Jak pisałem już wczoraj na tych łamach, portugalska kompromitacja Petru i finansowa afera wokół Mateusza Kijowskiego wyznaczają kres dotychczasowej formuły opozycji. Co ważne, do decyzja nie tyle taktyczna, wymuszona tymi okolicznościami, ale strategiczna, wynikająca z zimnej analizy sytuacji w prawdziwym centrum decyzyjnym III RP. Już na grudniowym spotkaniu w Fundacji Batorego postacie takie jak Agnieszka Holland czy Aleksander Smolar wyraźnie stwierdziły, że KOD nie jest skuteczny i trzeba szukać nowej formuły.
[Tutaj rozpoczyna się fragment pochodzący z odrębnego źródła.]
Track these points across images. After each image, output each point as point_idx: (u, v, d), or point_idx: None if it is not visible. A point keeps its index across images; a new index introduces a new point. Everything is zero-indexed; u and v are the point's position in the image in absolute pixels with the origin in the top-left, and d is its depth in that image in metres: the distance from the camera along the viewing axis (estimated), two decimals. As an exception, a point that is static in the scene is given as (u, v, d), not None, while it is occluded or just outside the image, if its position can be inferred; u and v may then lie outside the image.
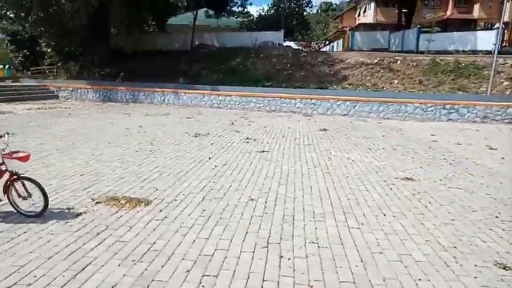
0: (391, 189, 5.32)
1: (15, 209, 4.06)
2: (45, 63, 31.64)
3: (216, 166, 6.38)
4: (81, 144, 8.11)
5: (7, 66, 25.22)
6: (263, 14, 32.13)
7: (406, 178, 5.86)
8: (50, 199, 4.48)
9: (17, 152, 4.14)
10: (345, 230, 3.82)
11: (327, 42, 39.63)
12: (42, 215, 3.98)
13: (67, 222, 3.88)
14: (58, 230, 3.68)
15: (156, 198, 4.63)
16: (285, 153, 7.70)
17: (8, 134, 4.28)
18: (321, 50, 32.05)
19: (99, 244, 3.40)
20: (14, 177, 3.98)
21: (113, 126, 11.02)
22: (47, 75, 28.50)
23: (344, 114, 15.75)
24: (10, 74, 24.32)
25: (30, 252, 3.21)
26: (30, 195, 4.03)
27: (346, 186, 5.38)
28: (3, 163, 3.97)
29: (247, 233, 3.71)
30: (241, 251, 3.33)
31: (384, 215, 4.27)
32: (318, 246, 3.42)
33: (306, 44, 34.38)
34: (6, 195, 4.03)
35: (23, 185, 4.02)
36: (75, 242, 3.42)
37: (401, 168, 6.59)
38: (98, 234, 3.62)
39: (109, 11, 20.76)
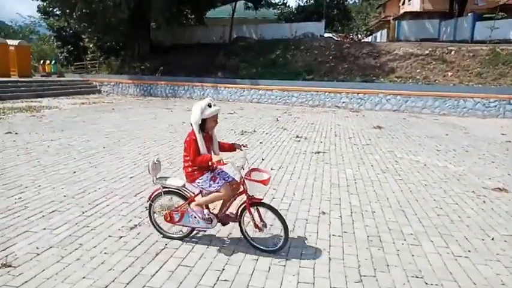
0: (484, 202, 4.50)
1: (247, 239, 3.29)
2: (87, 58, 32.34)
3: (272, 169, 5.79)
4: (127, 141, 7.77)
5: (53, 61, 25.86)
6: (302, 4, 31.01)
7: (498, 188, 4.99)
8: (100, 206, 4.07)
9: (257, 170, 3.25)
10: (450, 259, 3.09)
11: (368, 33, 37.95)
12: (279, 251, 3.20)
13: (121, 237, 3.42)
14: (112, 247, 3.22)
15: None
16: (344, 154, 6.98)
17: (244, 146, 3.40)
18: (362, 41, 30.61)
19: (159, 269, 2.89)
20: (252, 201, 3.17)
21: (156, 122, 10.70)
22: (89, 70, 29.09)
23: (394, 110, 14.69)
24: (56, 69, 24.90)
25: (83, 277, 2.75)
26: (265, 225, 3.25)
27: (429, 198, 4.61)
28: (243, 182, 3.16)
29: (330, 259, 3.08)
30: None
31: (492, 238, 3.49)
32: (426, 283, 2.73)
33: (344, 36, 32.98)
34: (238, 222, 3.29)
35: (258, 211, 3.25)
36: (133, 266, 2.93)
37: (485, 175, 5.70)
38: (156, 255, 3.12)
39: (150, 4, 20.59)
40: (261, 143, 7.95)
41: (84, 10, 21.41)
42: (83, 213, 3.90)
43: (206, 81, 19.78)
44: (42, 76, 23.42)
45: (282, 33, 25.34)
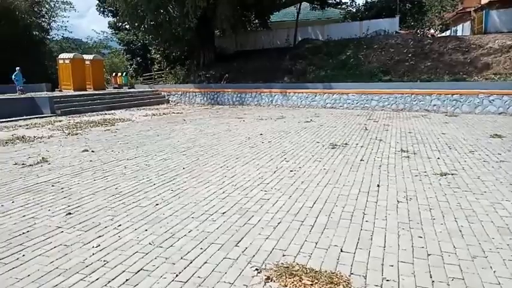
0: None
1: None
2: (154, 69, 33.07)
3: (398, 202, 4.43)
4: (206, 159, 6.86)
5: (124, 73, 26.60)
6: (371, 0, 28.92)
7: None
8: (196, 264, 3.03)
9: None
10: None
11: (444, 28, 34.49)
12: None
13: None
14: None
15: (352, 273, 2.87)
16: (481, 176, 5.38)
17: None
18: (435, 36, 27.61)
19: None
20: None
21: (231, 134, 9.79)
22: (157, 81, 29.58)
23: (500, 113, 12.41)
24: (127, 81, 25.53)
25: None
26: None
27: None
28: None
29: None
30: None
31: None
32: None
33: (414, 32, 30.05)
34: None
35: None
36: None
37: None
38: None
39: (214, 12, 20.13)
40: (362, 160, 6.58)
41: (151, 22, 21.59)
42: (176, 275, 2.88)
43: (274, 87, 18.76)
44: (114, 88, 24.08)
45: (351, 32, 23.58)
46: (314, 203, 4.42)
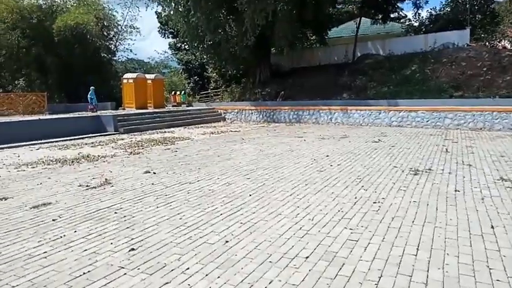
0: None
1: None
2: (211, 87, 33.62)
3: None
4: (273, 184, 6.23)
5: (183, 92, 27.21)
6: (436, 12, 27.16)
7: None
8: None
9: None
10: None
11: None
12: None
13: None
14: None
15: None
16: None
17: None
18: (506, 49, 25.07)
19: None
20: None
21: (294, 155, 9.10)
22: (213, 99, 29.94)
23: None
24: (185, 99, 26.04)
25: None
26: None
27: None
28: None
29: None
30: None
31: None
32: None
33: (478, 45, 27.61)
34: None
35: None
36: None
37: None
38: None
39: (272, 29, 19.88)
40: (457, 191, 5.56)
41: (210, 41, 21.87)
42: None
43: (333, 104, 17.90)
44: (173, 106, 24.62)
45: (415, 46, 22.16)
46: (417, 250, 3.57)
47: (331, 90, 21.75)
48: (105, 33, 25.81)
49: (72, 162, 8.88)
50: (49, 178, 7.21)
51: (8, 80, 25.57)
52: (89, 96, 19.37)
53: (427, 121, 14.33)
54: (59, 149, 11.38)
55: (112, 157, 9.54)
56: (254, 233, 4.13)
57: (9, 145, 11.76)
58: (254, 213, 4.83)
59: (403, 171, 7.04)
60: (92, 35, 23.15)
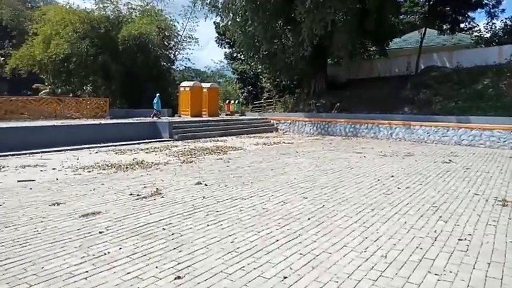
0: None
1: None
2: (264, 97, 33.40)
3: None
4: (333, 207, 5.54)
5: (237, 101, 27.24)
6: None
7: None
8: None
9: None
10: None
11: None
12: None
13: None
14: None
15: None
16: None
17: None
18: None
19: None
20: None
21: (354, 173, 8.31)
22: (266, 109, 29.63)
23: None
24: (239, 108, 25.99)
25: None
26: None
27: None
28: None
29: None
30: None
31: None
32: None
33: None
34: None
35: None
36: None
37: None
38: None
39: (330, 39, 19.15)
40: None
41: (266, 51, 21.61)
42: None
43: (394, 118, 16.69)
44: (226, 115, 24.65)
45: (488, 58, 20.18)
46: (536, 316, 2.72)
47: (391, 103, 20.41)
48: (165, 43, 26.67)
49: (127, 168, 8.83)
50: (102, 184, 7.12)
51: (76, 85, 27.25)
52: (154, 102, 19.86)
53: (504, 141, 12.73)
54: (116, 153, 11.55)
55: (165, 164, 9.39)
56: (317, 268, 3.50)
57: (71, 147, 12.17)
58: (315, 241, 4.19)
59: (487, 200, 6.01)
60: (153, 44, 23.98)
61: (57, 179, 7.55)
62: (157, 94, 20.20)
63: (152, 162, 9.61)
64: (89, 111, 20.09)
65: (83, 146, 12.46)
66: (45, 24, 24.66)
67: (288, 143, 14.67)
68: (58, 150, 11.73)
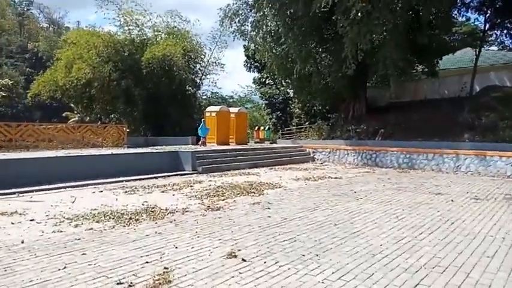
0: None
1: None
2: (293, 124, 30.75)
3: None
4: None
5: (267, 127, 24.73)
6: None
7: None
8: None
9: None
10: None
11: None
12: None
13: None
14: None
15: None
16: None
17: None
18: None
19: None
20: None
21: (461, 233, 5.36)
22: (297, 136, 26.90)
23: None
24: (269, 136, 23.43)
25: None
26: None
27: None
28: None
29: None
30: None
31: None
32: None
33: None
34: None
35: None
36: None
37: None
38: None
39: (374, 56, 16.49)
40: None
41: (300, 71, 19.14)
42: None
43: (461, 147, 13.53)
44: (255, 143, 22.10)
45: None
46: None
47: (446, 129, 17.22)
48: (191, 66, 24.80)
49: (130, 219, 6.21)
50: (83, 255, 4.50)
51: (98, 112, 25.64)
52: (199, 129, 18.17)
53: None
54: (125, 191, 9.04)
55: (183, 213, 6.74)
56: None
57: (73, 184, 9.79)
58: None
59: None
60: (178, 67, 22.10)
61: (22, 242, 5.01)
62: (203, 120, 18.53)
63: (166, 209, 6.98)
64: (107, 139, 18.02)
65: (87, 182, 10.05)
66: (68, 48, 23.38)
67: (335, 177, 11.78)
68: (55, 188, 9.35)
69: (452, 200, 7.89)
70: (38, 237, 5.25)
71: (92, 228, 5.68)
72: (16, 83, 40.56)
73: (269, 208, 7.14)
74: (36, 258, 4.38)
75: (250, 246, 4.80)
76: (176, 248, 4.75)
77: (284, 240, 5.04)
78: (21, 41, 53.21)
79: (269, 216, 6.46)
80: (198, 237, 5.25)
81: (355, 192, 8.96)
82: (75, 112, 33.66)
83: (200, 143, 18.07)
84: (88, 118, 28.07)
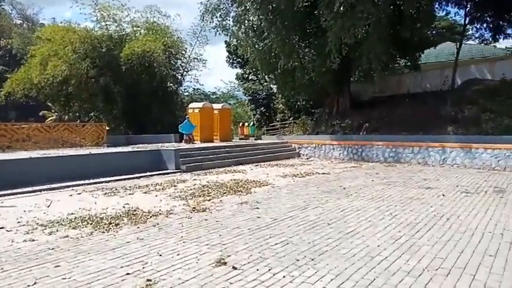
0: None
1: None
2: (277, 119, 30.52)
3: None
4: None
5: (252, 123, 24.36)
6: None
7: None
8: None
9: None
10: None
11: None
12: None
13: None
14: None
15: None
16: None
17: None
18: None
19: None
20: None
21: (458, 229, 5.18)
22: (281, 131, 26.68)
23: None
24: (254, 132, 23.08)
25: None
26: None
27: None
28: None
29: None
30: None
31: None
32: None
33: None
34: None
35: None
36: None
37: None
38: None
39: (360, 50, 16.32)
40: None
41: (284, 67, 18.83)
42: None
43: (447, 139, 13.54)
44: (240, 139, 21.72)
45: (540, 68, 17.11)
46: None
47: (429, 123, 17.25)
48: (172, 62, 24.10)
49: (110, 224, 5.77)
50: (57, 266, 4.07)
51: (76, 110, 24.69)
52: (181, 126, 17.73)
53: None
54: (105, 193, 8.54)
55: (167, 215, 6.33)
56: None
57: (48, 186, 9.21)
58: None
59: None
60: (158, 63, 21.38)
61: (-13, 255, 4.52)
62: (187, 116, 17.94)
63: (149, 212, 6.55)
64: (86, 138, 17.26)
65: (64, 184, 9.48)
66: (43, 45, 22.31)
67: (323, 173, 11.54)
68: (30, 192, 8.76)
69: (443, 195, 7.74)
70: (7, 248, 4.77)
71: (67, 236, 5.21)
72: (-12, 81, 38.74)
73: (258, 208, 6.81)
74: (2, 273, 3.92)
75: (240, 251, 4.46)
76: (160, 255, 4.36)
77: (276, 244, 4.71)
78: (-7, 38, 50.91)
79: (258, 217, 6.12)
80: (183, 242, 4.86)
81: (344, 188, 8.73)
82: (53, 111, 32.40)
83: (184, 140, 17.55)
84: (66, 117, 27.01)
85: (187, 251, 4.53)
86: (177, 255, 4.38)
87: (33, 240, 5.07)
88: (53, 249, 4.68)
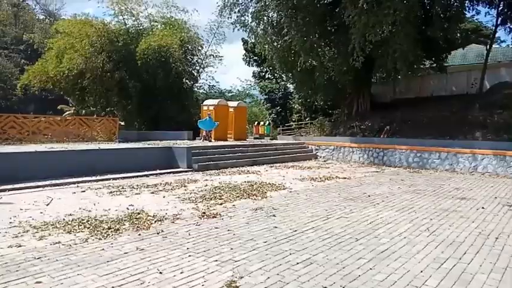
0: None
1: None
2: (293, 119, 29.64)
3: None
4: None
5: (267, 123, 23.60)
6: None
7: None
8: None
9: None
10: None
11: None
12: None
13: None
14: None
15: None
16: None
17: None
18: None
19: None
20: None
21: (498, 246, 4.30)
22: (297, 132, 25.81)
23: None
24: (270, 131, 22.32)
25: None
26: None
27: None
28: None
29: None
30: None
31: None
32: None
33: None
34: None
35: None
36: None
37: None
38: None
39: (385, 48, 15.34)
40: None
41: (303, 64, 18.00)
42: None
43: (477, 146, 12.50)
44: (255, 138, 20.98)
45: None
46: None
47: (455, 127, 16.18)
48: (188, 58, 23.50)
49: (109, 229, 5.11)
50: (38, 283, 3.40)
51: (90, 104, 24.39)
52: (200, 121, 17.41)
53: None
54: (110, 192, 7.93)
55: (173, 221, 5.64)
56: None
57: (53, 182, 8.66)
58: None
59: None
60: (174, 58, 20.82)
61: (-36, 263, 3.89)
62: (209, 113, 17.32)
63: (154, 216, 5.87)
64: (98, 132, 16.82)
65: (69, 181, 8.94)
66: (60, 38, 22.06)
67: (343, 178, 10.70)
68: (32, 187, 8.22)
69: (483, 208, 6.83)
70: (-11, 256, 4.14)
71: (59, 242, 4.57)
72: (10, 74, 39.08)
73: (274, 216, 6.05)
74: (-27, 289, 3.28)
75: (254, 271, 3.71)
76: (160, 273, 3.66)
77: (297, 263, 3.95)
78: (16, 32, 51.55)
79: (275, 227, 5.37)
80: (189, 255, 4.15)
81: (369, 196, 7.89)
82: (71, 105, 32.35)
83: (202, 136, 16.95)
84: (84, 111, 26.82)
85: (193, 267, 3.81)
86: (181, 273, 3.67)
87: (20, 245, 4.44)
88: (39, 258, 4.03)
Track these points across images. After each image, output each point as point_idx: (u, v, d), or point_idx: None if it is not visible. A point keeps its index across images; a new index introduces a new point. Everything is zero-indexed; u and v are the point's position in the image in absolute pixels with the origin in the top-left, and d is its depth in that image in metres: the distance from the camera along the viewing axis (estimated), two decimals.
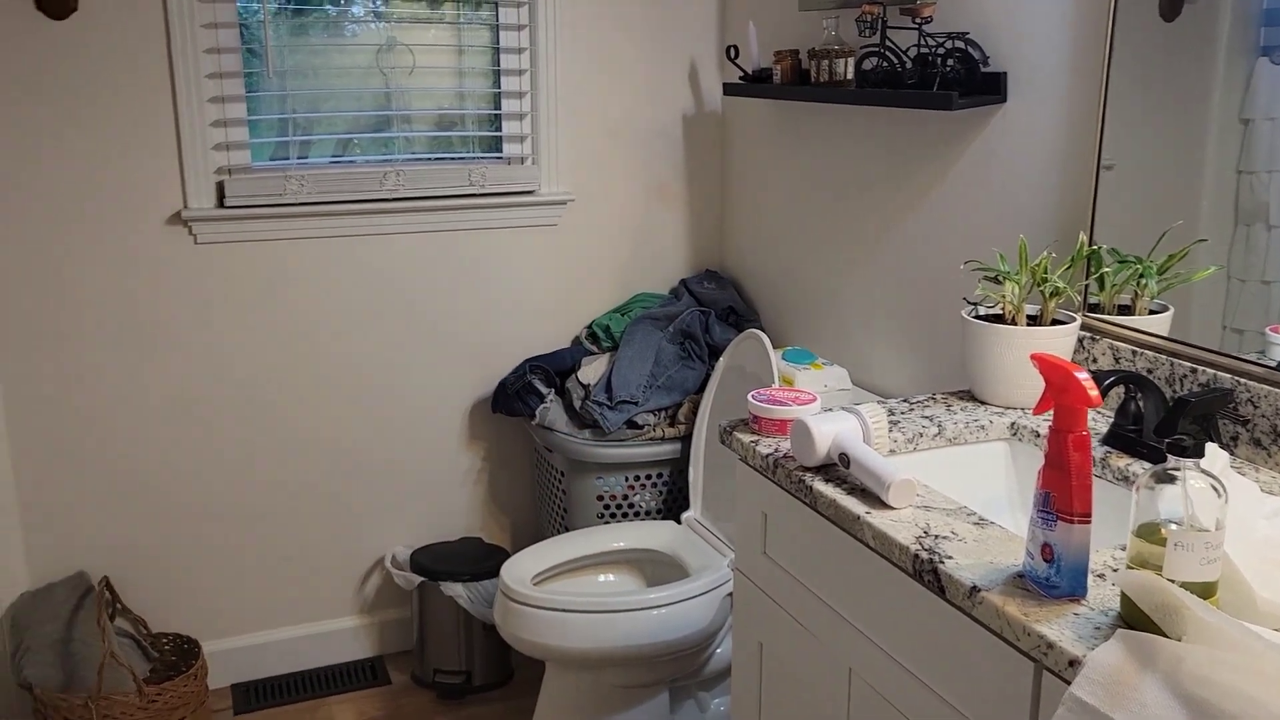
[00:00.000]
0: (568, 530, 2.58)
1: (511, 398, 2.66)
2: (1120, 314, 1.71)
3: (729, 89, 2.54)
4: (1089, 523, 1.09)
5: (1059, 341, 1.66)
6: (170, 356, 2.49)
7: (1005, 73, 1.89)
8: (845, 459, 1.43)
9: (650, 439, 2.53)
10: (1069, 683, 1.01)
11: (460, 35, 2.66)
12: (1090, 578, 1.14)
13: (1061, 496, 1.09)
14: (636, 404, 2.50)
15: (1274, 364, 1.46)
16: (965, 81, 1.90)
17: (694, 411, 2.55)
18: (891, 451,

Jaka to będzie formuła? Najważniejsze dla nich jest posprzątanie po skandalu wokół Petru i aferze Kijowskiego. W tym sensie, że za wszelką cenę muszą zdobyć nowy mit założycielski, który wygumkuje stare kompromitacje. Który pozwoli „zaprzyjaźnionym” mediom „zapomnieć” o tych wstydach. Wyraźnie już widać, że zdecydowano się na trzecią próbę puczu.
Próba pierwsza: fala demonstracji w całym kraju. Nieudana.
Próba druga: okupacja sali sejmowej, bojówki przed Sejmem, próba wywołania krwawego Majdanu. Nieudana.
I teraz trzecia: zablokowanie za wszelką cenę uchwalenia budżetu, paraliż parlamentu (być może włącznie z rozszerzeniem przemocy poza salę sejmową) i - najważniejsze - narzucenie narracji wewnątrz i na zewnątrz o ekonomicznym bankructwie. Całkowicie wbrew faktom, bo stan finansów państwa dawno nie był tak dobry.
Skompromitowany Petru mówił o dzisiaj o takim rozwoju wydarzeń na konferencji prasowej. Podkreślał swoje „ekonomiczne” doświadczenie i przekonywał, że bez budżetu nikt nie kupi naszych obligacji, a dotacje unijne nie będą wypłacane. Podobnie wcześniej mówił Bronisław Komorowski.
Oczywiście, cynizm tego wywodu zapiera dech w piersiach, bo wszak to Petru i Schetyna odpowiadają całkowicie za bezprawne paraliżowanie Sejmu. No, ale panowie uznali, że przy tych mediach w Polsce i na świecie, mogą sobie na to pozwolić.
Warto pamiętać: w powyższym tekście pojawia się żal, że na Polsce siłowo nie wymuszono reedukacji społecznej w duchu lewicowym. Przy takim nastawieniu wizja kolejnej próby, choćby przy użyciu brutalnej presji ekonomicznej, wcale nie brzmi szokująco.
Scenariusz rysuje się więc następująco: 11 stycznia opozycja pójdzie na zwarcie. Próbuje sparaliżować Sejm, rozszerzyć zakres i formę okupacji, wywołać gigantyczną awanturę. Następnie przenieść to - pod pretekstem braku budżetu - na pole ekonomiczne. Doprowadzić do jakiegoś krachu.
Cynicznie sięgają po bombę atomową. gotowi są sprowadzić na Polaków biedę, byle tylko odwrócili się od PiS. Moralnie to jest koniec. Ale i politycznie bardzo ryzykowne. Bo jest już jasne, że idąc ta drogą PiS-u na razie nie osłabili, ale siebie sprowadzili na skraj groteski. Właśnie robią krok do przodu.